I would like to see if the following statement is true in general.
Statement: Let $G$ be a topological group acting on a topological space $X$ continuously. Suppose that a sequence $g_n \in G$ and an element $x \in X$ satisfy $g_n \cdot x \to g \cdot x$ for some $g \in G$. Then we have $g_n^{-1} \cdot x \to g^{-1} \cdot x$.
Unfortunately, I do not know whether the statement is true or not.
Thank you.
It is not true, and in fact, you don't really even need to be taking a limit.

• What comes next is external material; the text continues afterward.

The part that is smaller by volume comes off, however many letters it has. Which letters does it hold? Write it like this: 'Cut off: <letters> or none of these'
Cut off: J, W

Let $G=O_2$, the group of $2\times 2$ orthogonal matrices, acting on $\mathbb R^2$, and let $$g_n= \begin{bmatrix} 1 & 0 \\ 0 & -1 \end{bmatrix}\text{, } g = \begin{bmatrix} 0 & 1 \\ -1 & 0 \end{bmatrix}\text{, } x=\begin{bmatrix} 1 \\ 1 \end{bmatrix}\text{,}$$ then $$g_n\cdot x= g\cdot x = \begin{bmatrix} 1 \\ -1 \end{bmatrix}\text{,}$$ yet $$g_n^{-1}\cdot x = \begin{bmatrix} 1 \\ -1 \end{bmatrix}\text{,}$$ whereas $$ g^{-1}\cdot x=\begin{bmatrix} -1 \\ 1 \end{bmatrix}\text{.}$$
If $G$ is compact Abelian and both $G$ and $X$ are metrizable, then it is true, as you can verify by passing to subsequences for which $\{g^{-1}\cdot g_n\}$ converges to a member of the stabilizer of $x$, whereby so does $\{g\cdot g_n^{-1}\}$.
You could probably relax those assumptions too, though I don't know how much.